Brano da leggere:
Entro il 7 luglio, giorno delle elezioni anticipate, il premier deve recuperare i punti che separano Syriza da Nuova democrazia. E non sarà facile perché anche se l’economia va meglio, la catastrofe provocata dalla crisi attanaglia ancora i cittadini greci

Non è solo la pesante sconfitta. È che nessuno se l’aspettava e, ancora più grave, nessuno ha ancora capito bene il perché. Il Comitato centrale e la segreteria di Syriza dibattono praticamente senza interruzione dal lunedì dopo le elezioni europee. Molte le interpretazioni. Per alcuni, molto schematicamente, la politica del governo è stata troppo poco “di sinistra” e ora, per recuperare gli elettori perduti, “deve dimostrare nei fatti la sua volontà di cambiamento”.
Eppure, questo è il governo che ha portato fuori il Paese dal micidiale controllo della Troika, che ha ottenuto per tre anni consecutivi uno sviluppo del 2 per cento, che ha ridotto di più di 10 punti la disoccupazione, che ha rimesso in piedi un sistema sanitario saccheggiato e distrutto, che ha garantito assistenza sanitaria per tutti, ripristinato i contratti collettivi di lavoro, riportato la tredicesima ai pensionati (dopo ben dodici tagli), contributi di solidarietà per i redditi più bassi.
«La gente sente che le cose dell’economia vanno bene ma non ne trova riscontro nella sua quotidianità, dove ancora sconta la catastrofe provocata della crisi» è l’opinione di Nikos Toskas, ex ministro dell’Ordine pubblico. Concorda il ministro delle Finanze Euclides Tsakalotos: il governo è riuscito a muoversi con accortezza tra le maglie della stretta disciplina imposta dall’Eurozona ma ha iniziato ad elaborare una sua propria strategia di sviluppo e di ricostruzione dello Stato sociale solo dopo l’agosto 2018. Troppo tardi e troppo poco perché sia percepito dai cittadini e renda in termini di voti.

Esercizio breve A: Trascrivi parola per parola il passo dell'articolo su Syriza che va da "Eppure, questo è" fino a "redditi più bassi." incluso.
Esercizio breve B: Traduci in inglese questa frase dell'articolo su Syriza: «Il Comitato centrale e la segreteria di Syriza dibattono praticamente senza interruzione dal lunedì dopo le elezioni europee.»

Dati estratti:
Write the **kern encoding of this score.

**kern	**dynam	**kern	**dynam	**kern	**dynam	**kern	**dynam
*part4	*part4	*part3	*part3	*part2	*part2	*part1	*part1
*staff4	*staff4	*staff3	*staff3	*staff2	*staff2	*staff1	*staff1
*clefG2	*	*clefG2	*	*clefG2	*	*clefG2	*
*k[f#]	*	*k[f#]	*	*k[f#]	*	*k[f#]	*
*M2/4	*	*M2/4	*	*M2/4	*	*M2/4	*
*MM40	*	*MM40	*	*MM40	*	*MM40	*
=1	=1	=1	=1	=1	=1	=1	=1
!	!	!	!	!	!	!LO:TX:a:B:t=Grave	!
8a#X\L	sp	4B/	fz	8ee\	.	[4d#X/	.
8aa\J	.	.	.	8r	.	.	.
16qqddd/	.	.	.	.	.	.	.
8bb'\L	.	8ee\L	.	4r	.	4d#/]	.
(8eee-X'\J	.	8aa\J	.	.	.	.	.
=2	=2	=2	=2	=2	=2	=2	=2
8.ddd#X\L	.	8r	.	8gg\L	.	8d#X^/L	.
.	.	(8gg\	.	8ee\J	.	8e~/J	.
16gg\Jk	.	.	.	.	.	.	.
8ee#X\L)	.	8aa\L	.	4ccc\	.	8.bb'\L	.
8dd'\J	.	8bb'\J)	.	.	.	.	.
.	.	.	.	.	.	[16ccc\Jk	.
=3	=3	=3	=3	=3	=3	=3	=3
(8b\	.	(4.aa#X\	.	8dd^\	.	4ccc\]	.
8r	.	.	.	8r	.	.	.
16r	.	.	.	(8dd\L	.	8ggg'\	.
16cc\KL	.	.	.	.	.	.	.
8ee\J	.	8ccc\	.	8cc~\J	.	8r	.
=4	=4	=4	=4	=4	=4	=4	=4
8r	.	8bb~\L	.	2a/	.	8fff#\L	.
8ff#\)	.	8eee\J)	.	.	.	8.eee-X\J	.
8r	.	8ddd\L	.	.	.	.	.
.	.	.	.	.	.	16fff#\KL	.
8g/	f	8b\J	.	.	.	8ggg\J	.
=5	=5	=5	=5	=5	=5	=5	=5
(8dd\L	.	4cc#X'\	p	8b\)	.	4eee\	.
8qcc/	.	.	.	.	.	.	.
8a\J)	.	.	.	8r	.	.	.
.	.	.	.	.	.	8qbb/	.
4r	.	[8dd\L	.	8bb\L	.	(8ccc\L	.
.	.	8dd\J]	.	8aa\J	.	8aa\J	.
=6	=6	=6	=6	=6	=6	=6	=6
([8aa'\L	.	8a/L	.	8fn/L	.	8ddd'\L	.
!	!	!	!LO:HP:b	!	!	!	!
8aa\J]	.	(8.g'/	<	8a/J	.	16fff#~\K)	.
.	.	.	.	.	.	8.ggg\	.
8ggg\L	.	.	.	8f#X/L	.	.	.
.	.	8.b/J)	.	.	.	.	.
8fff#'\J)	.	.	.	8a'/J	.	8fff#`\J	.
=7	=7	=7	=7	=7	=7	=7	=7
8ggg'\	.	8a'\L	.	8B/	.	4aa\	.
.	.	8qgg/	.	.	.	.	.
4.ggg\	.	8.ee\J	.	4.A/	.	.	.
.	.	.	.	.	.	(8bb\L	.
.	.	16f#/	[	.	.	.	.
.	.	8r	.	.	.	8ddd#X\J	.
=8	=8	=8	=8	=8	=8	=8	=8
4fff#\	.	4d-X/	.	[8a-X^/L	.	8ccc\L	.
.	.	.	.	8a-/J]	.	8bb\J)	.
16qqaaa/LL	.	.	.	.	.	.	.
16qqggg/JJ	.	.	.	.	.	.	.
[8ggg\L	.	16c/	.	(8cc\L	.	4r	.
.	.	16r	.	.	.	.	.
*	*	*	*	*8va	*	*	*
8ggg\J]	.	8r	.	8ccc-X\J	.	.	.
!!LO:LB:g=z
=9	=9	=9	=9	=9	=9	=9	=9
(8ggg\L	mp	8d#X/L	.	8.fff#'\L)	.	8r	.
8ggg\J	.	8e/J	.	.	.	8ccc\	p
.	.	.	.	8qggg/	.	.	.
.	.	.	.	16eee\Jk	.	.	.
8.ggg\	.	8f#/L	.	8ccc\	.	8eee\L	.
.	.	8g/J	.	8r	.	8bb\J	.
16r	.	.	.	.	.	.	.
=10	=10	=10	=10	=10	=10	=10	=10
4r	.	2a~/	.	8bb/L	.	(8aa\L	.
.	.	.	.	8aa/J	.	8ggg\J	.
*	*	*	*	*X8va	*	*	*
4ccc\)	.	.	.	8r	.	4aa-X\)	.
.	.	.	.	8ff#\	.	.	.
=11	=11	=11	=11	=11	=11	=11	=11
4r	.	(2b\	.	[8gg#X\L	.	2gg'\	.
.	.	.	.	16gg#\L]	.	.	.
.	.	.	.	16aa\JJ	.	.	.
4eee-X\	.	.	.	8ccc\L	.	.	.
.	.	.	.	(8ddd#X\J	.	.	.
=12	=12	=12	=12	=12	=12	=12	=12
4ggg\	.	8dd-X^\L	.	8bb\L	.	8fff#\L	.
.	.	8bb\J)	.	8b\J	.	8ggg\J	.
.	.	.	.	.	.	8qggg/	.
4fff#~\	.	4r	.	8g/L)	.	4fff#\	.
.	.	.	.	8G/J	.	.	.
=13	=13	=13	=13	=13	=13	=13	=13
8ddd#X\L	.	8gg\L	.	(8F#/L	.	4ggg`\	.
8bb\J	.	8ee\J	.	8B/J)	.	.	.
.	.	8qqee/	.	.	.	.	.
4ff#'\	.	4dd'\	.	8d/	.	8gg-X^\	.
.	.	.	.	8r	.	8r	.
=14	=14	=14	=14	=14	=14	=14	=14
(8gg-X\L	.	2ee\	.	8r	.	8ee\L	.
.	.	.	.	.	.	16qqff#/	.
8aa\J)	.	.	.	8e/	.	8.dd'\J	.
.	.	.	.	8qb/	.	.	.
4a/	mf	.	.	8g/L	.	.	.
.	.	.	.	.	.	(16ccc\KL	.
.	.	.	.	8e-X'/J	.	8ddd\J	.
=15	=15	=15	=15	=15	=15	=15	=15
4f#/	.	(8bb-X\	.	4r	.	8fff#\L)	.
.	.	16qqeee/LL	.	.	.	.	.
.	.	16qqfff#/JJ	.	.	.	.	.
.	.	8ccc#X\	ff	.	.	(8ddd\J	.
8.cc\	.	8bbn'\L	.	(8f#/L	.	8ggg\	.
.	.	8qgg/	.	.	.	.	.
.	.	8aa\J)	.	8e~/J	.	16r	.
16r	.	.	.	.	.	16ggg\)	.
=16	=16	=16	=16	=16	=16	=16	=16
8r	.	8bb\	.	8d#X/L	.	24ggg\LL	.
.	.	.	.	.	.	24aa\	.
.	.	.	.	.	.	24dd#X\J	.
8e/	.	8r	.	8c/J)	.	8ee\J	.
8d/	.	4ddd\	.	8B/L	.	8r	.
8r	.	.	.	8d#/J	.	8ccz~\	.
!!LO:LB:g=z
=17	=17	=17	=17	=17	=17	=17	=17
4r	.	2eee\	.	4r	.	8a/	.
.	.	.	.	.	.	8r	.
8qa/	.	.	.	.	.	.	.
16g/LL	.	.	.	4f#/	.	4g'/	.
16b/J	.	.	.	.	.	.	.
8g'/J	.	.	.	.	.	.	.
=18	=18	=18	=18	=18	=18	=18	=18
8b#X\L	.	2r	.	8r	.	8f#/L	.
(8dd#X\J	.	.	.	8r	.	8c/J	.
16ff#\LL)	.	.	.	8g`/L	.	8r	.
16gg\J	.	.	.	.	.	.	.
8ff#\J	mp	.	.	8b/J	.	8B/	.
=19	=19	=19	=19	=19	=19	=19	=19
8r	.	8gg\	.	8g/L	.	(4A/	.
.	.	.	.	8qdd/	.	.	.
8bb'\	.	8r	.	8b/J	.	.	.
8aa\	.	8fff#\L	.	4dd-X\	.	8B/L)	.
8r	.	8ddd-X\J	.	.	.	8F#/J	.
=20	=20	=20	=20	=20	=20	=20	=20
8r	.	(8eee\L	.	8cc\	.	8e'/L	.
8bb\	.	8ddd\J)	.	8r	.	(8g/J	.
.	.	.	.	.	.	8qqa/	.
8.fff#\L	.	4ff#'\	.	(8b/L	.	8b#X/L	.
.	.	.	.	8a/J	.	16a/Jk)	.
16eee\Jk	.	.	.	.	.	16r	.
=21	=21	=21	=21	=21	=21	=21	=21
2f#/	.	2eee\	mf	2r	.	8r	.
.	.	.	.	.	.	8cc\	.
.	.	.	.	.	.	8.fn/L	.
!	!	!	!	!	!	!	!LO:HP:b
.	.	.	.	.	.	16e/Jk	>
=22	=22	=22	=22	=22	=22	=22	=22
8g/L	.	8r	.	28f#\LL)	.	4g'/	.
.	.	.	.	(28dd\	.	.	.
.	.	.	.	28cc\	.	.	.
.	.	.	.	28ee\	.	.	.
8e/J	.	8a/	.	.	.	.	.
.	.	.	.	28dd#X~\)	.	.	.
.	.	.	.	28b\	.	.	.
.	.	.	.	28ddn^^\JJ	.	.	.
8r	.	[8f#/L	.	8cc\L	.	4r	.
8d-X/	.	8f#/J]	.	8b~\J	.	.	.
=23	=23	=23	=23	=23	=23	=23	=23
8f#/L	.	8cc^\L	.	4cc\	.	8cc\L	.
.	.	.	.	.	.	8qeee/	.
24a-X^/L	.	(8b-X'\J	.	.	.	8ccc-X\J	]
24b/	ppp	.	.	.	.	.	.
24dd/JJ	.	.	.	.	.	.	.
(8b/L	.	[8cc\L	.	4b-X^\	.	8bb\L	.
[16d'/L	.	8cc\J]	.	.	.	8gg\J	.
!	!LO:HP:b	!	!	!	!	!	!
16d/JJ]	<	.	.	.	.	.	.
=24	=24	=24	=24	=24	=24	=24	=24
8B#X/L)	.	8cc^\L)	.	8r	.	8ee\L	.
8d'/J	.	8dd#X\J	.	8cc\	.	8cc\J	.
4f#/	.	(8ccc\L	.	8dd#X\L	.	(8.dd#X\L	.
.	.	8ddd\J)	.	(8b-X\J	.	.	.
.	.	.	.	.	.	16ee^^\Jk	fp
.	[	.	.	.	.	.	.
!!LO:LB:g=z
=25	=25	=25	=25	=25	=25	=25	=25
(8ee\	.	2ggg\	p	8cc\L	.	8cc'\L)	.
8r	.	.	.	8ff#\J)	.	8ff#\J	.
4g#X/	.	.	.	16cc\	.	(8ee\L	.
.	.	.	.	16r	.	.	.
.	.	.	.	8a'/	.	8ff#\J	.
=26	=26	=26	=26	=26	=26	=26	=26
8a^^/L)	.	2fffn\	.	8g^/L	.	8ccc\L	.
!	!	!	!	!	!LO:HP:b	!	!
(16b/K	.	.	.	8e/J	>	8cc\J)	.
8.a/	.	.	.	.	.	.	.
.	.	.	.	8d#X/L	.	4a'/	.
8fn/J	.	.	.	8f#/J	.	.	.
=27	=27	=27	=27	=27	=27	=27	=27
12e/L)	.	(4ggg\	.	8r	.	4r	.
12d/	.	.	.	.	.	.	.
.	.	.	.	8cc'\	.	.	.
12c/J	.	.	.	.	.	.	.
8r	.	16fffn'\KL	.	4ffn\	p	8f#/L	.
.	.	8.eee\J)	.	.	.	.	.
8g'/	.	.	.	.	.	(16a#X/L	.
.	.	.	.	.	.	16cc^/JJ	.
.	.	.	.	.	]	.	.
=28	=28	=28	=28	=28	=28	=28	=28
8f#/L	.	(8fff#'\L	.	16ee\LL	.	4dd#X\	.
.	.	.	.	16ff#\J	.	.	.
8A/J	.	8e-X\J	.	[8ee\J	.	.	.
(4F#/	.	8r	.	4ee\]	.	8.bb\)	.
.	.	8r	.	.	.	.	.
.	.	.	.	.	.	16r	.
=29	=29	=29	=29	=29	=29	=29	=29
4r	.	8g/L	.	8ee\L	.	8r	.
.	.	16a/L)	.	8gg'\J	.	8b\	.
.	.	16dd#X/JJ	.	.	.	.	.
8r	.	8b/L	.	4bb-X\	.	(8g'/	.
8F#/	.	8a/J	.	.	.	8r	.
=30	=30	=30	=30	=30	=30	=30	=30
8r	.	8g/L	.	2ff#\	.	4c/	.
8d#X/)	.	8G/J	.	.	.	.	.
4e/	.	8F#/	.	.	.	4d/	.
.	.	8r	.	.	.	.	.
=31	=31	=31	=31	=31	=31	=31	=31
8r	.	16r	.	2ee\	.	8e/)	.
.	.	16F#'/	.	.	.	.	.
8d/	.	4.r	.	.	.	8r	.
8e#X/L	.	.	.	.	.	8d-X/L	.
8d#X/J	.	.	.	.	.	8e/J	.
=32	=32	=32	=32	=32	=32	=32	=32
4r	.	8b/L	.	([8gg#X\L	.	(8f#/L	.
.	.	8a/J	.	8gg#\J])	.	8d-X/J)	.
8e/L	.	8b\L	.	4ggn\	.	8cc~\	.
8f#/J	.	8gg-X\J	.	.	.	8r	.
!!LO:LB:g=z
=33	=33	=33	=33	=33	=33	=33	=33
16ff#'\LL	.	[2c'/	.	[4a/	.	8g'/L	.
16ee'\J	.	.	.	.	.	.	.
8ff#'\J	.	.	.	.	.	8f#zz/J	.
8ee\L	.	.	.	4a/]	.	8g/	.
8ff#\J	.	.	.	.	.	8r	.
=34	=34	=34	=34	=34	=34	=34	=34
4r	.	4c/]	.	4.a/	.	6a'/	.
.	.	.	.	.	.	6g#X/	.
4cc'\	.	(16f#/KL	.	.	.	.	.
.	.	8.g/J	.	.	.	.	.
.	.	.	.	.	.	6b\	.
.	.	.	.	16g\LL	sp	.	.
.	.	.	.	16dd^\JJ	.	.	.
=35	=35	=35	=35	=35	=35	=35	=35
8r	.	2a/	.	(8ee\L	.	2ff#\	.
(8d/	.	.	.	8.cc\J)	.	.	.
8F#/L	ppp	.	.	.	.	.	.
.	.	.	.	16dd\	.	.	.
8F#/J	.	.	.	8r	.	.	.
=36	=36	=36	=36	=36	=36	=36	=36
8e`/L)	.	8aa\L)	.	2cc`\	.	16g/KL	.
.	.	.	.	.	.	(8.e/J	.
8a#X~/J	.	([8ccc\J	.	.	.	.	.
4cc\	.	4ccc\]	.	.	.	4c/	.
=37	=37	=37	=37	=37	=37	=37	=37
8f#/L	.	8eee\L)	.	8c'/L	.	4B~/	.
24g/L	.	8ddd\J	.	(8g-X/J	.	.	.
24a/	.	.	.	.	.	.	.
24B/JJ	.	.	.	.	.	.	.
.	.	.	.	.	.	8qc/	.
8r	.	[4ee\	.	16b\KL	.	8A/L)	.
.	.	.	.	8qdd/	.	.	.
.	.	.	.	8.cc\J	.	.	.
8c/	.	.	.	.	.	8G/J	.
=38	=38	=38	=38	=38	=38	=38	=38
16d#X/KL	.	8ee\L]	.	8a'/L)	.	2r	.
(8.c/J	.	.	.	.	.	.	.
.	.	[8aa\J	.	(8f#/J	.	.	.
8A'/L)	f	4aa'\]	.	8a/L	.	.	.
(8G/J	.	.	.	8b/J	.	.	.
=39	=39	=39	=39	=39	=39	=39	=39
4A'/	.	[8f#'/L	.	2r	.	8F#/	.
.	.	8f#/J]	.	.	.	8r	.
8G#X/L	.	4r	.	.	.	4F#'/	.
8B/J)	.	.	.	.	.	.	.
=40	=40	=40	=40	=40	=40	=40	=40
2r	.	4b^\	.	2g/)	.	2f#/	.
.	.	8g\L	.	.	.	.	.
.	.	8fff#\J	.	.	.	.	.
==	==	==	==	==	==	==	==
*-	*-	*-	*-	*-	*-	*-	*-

Risposta completa A:
Eppure, questo è il governo che ha portato fuori il Paese dal micidiale controllo della Troika, che ha ottenuto per tre anni consecutivi uno sviluppo del 2 per cento, che ha ridotto di più di 10 punti la disoccupazione, che ha rimesso in piedi un sistema sanitario saccheggiato e distrutto, che ha garantito assistenza sanitaria per tutti, ripristinato i contratti collettivi di lavoro, riportato la tredicesima ai pensionati (dopo ben dodici tagli), contributi di solidarietà per i redditi più bassi.

Risposta completa B: The Central Committee and the secretariat of Syriza have been debating practically without interruption since the Monday after the European elections.